Amanda Kibler, University of Virginia – Modern Language Learning

Dr. Amanda Kibler

Dr. Amanda Kibler

The linguistic landscape of the classroom is changing.

Along with her co-authors, Amanda Kibler, a professor of English education at The University of Virginia, chronicles the evolving nature of language & learning in this global age.

Amanda Kibler is an assistant professor of English education at the Curry School of Education at The University of Virginia. She was the principal investigator for study. Dr. Kibler’s research interests include adolescent second language acquisition, multilingualism, and classroom interaction in linguistically diverse settings. She received a PhD in Educational Linguistics from Stanford University in 2009.

Co-Authors

Nancy Deutsch
Associate Professor of Research, Statistics & Evaluation and Applied Developmental Science, Curry School of Education, University of Virginia
Dr. Deutsch’s research focuses on settings (particularly out-of-school contexts) and relationships that support positive youth development. She received her PhD in Human Development and Social Policy from Northwestern University in 2004.

Valerie Futch
Postdoctoral Fellow at Youth-Nex, the UVa Center to Promote Youth Development
Dr. Futch focuses on understanding responsive contexts that support the agency of youth in their own development, such as important youth-adult relationships and out-of-school time programs. She received her PhD in Psychology from The Graduate Center, City University of New York in 2011.

Lauren Molloy
Postdoctoral Research Associate at Youth-Nex, the UVa Center to Promote Youth Development
Dr. Molloy’s research focuses on understanding how peer relationships shape adolescent development and refining and applying cutting-edge statistical methods (such as social network analysis) to advance understanding of peer processes. She received a Ph.D. in Human Development & Family Studies from Pennsylvania State University in 2012.

Modern Language Learning

AMico

Youth in the United States are increasingly bringing diverse languages and cultures into classrooms, but they present teachers, administrators, policymakers, and others interested in education with a challenging opportunity: As our society becomes more multilingual and multicultural, how should schools respond?

We live in a global age, and it’s vital to support youth in becoming active global citizens. Educators thus have to consider the linguistically diverse society in which their students are and will be living.

Understanding classroom conditions under which students from all language backgrounds can learn with and from each other is an important step in preparing students for that world.

In our study, my colleagues Nancy Deutsch, Valerie Futch, Lauren Molloy, and I focus on understanding how linguistic diversity in a classroom can be leveraged to support the learning of all students. We will spend three years looking at 35 middle school classrooms, in which students who speak another language at home and who are frequently called English language learners, or emergent bilinguals, learn alongside fluent bilingual students and students who only speak English at home. This linguistic diversity is common now and will be even more typical in the classrooms of tomorrow. Given the history of uneven success in educating emergent bilinguals in this country, identifying promising practices in such classrooms is critical.

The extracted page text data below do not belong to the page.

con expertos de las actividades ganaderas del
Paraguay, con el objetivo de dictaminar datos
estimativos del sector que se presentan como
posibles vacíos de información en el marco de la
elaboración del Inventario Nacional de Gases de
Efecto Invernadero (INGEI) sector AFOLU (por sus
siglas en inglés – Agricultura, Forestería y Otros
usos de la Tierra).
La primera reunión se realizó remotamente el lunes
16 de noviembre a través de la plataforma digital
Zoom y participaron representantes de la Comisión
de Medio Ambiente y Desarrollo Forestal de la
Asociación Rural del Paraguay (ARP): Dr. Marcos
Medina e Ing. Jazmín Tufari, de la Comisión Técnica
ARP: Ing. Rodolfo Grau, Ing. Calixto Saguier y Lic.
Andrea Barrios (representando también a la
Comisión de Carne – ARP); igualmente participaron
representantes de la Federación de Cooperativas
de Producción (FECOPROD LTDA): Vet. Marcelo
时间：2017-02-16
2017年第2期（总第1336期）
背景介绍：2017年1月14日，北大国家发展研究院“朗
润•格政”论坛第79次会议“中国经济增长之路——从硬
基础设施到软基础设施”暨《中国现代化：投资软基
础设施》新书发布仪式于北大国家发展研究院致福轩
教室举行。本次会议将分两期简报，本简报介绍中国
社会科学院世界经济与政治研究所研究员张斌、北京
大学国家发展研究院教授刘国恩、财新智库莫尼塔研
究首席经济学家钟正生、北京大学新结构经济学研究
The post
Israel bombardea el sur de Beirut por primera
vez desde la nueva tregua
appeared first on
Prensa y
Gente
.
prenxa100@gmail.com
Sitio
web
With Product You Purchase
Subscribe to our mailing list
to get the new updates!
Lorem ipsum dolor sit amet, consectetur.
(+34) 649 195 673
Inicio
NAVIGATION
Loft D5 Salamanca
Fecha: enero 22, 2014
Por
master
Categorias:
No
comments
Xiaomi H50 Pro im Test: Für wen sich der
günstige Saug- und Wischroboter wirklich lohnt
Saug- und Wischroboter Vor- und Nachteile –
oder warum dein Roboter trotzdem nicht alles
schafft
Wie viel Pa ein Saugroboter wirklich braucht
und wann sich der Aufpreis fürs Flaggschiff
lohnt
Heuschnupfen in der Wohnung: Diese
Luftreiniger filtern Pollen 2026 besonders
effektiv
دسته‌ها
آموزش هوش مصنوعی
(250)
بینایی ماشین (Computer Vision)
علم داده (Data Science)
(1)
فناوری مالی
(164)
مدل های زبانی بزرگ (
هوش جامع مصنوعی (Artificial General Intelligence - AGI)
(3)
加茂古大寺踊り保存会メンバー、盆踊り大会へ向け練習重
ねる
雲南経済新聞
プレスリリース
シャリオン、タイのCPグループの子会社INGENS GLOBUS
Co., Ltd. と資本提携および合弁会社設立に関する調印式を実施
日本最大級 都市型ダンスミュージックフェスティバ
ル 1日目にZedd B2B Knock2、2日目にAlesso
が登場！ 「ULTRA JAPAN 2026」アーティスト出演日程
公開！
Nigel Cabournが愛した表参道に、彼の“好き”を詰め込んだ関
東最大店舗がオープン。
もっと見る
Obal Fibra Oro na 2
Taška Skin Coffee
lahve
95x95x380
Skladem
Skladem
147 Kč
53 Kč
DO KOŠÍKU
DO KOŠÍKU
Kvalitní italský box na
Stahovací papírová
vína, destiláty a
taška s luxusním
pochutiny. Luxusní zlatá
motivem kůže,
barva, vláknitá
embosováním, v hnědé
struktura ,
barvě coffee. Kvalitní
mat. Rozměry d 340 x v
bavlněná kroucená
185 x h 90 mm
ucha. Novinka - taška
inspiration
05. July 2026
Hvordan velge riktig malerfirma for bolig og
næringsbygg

Specifically, we are looking for how instruction, teacher-student interactions, and peer interactions in and outside of the classroom fit together to support the language and academic development of emergent bilingual students and their peers. Our hypothesis is that engaged teachers who actively support the development of integrated, linguistically diverse peer networks in the context of rigorous and language-rich tasks will bring academic and linguistic benefits for all students.

And although educational and language learning theories support our ideas, they are yet to be tested in real classrooms. We look forward to exploring these questions and sharing our findings with schools, teachers, and other educational researchers.